In Capital, Vol. 1, Marx rather showed the persistence of the so-called primitive accumulation of capital, the violent dispossession of peasant land, the genocide and slavery that built Europe and America. Capitalism in crisis has its tendency to return to just this violence and authoritarianism. It was a much more profound critique. When apologists of the bourgeoisie declared an end to history, Marx demonstrated that the only history left to them was the eternal return of these horrors until “the expropriators are expropriated.”

Syria today is showing the world its own possible future.

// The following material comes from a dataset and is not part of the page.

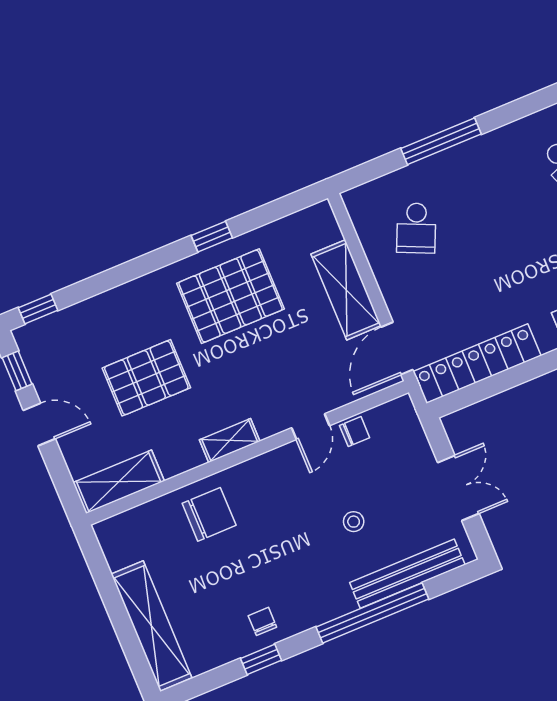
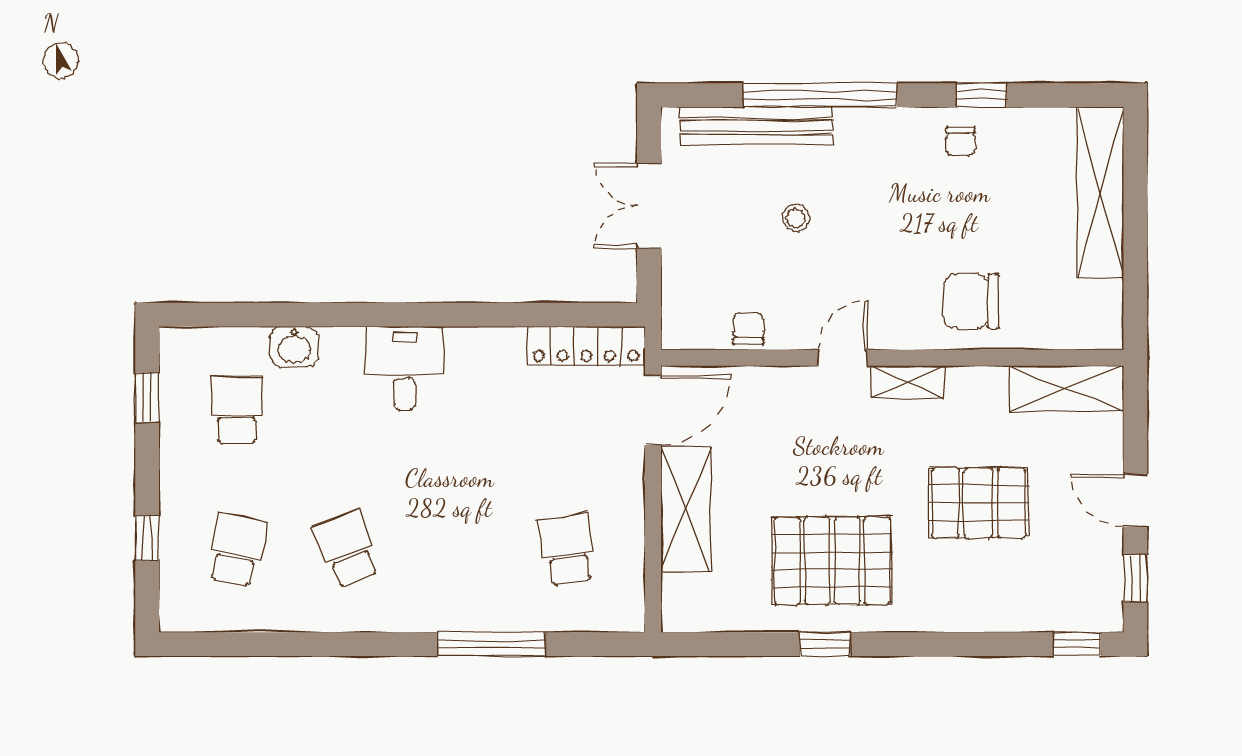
school desk: (416, 228) -> (567, 549), turned -33
locker: (477, 364) -> (586, 346), width x0.71, depth x0.83
door: (310, 427) -> (843, 358), moved
chair: (355, 432) -> (748, 329), turned 90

REVOLUTIONARY SUBJECTIVITIES

By no coincidence, Marx’s late writings also developed further his early insight that the oppression of women shows “the infinite degradation in which man exists for himself.” Between the Assad regime’s use of rape and the hothouse growth of fundamentalism funded from outside Syria, including by Iran, women have been specially targeted by violent counter-revolution. The IS has practiced enslavement, rape (sometimes in the form of forced marriage) and murder (including by stoning). A new low was achieved in an arson attack on the Mazaya Women’s Center in Kafranbel.

Syrian women like human rights activist Razan Zeitounah have been the most principled of revolutionaries, without illusions in any of the armed groups. Women’s freedom has been the proof that the heart of the revolution, its subjectivity, is to be found among the civilian masses disregarded by world powers. This revolutionary subjectivity has remained in opposition to state power maneuverings in principle.

The Syrian Revolution has pushed thought about revolution to a new level. It couldn’t be clearer, now, that the movement has to work out what it is for, and not only what it is against. Syrians have had to fight this out on the ground in countless ways, in opposing Assad, and the IS, and all the state powers that prefer oppression to freedom. They have done this.

It illustrates Dunayevskaya’s point that

“Because our hunger for theory arises from the totality of the present global crisis, Hegel’s Absolute Method becomes irresistible. The fact that even simple journalistic analyses reach for ‘absolutes,’ like the description of our era as one that is an age both of ‘revolution in revolution’ and of ‘counter-revolution within revolution,’ reflects the objective compulsion for a new examination of Hegel’s concept of ‘absolute negativity.’” (Philosophy and Revolution, p. 7)

It’s very doubtful that there will be any future revolution less complex—the rulers will not give up power without exhausting every resource. But in being the most difficult, and the most painful, of contemporary revolutions, the Syrian Revolution has also been the most seriously theoretical.

0 thoughts on “Essay: The Syrian Revolution and its philosophy

  1. It is always refreshing to find such profound thoughts expressed with remarkable clarity, and always at the barracades of revolutionary struggle. Democrats in US office are less afraid of the Republican Senate, however omnivorous in devouring America’s working people they be, than they are afraid of the swelling American awakening to the absolute tyranny of our corporate controlled government. Robert Reich himself knows that 50% of Americans have no economic future. As in Syria, these fishy friends (Democrats and Republicans alike) cannot survive the growing anger of the American people, which the rulers are as sure of as they are sure of the impending climate collapse. Republican disinformation on this is a deliberate lie, told to dumb us down while we die off in genocidal numbers. Syria’s present is, in fact, America’s future. Even if we are all slated to die (a serious question mark now hangs over human survival), the only honorable way to do so is fighting for the future.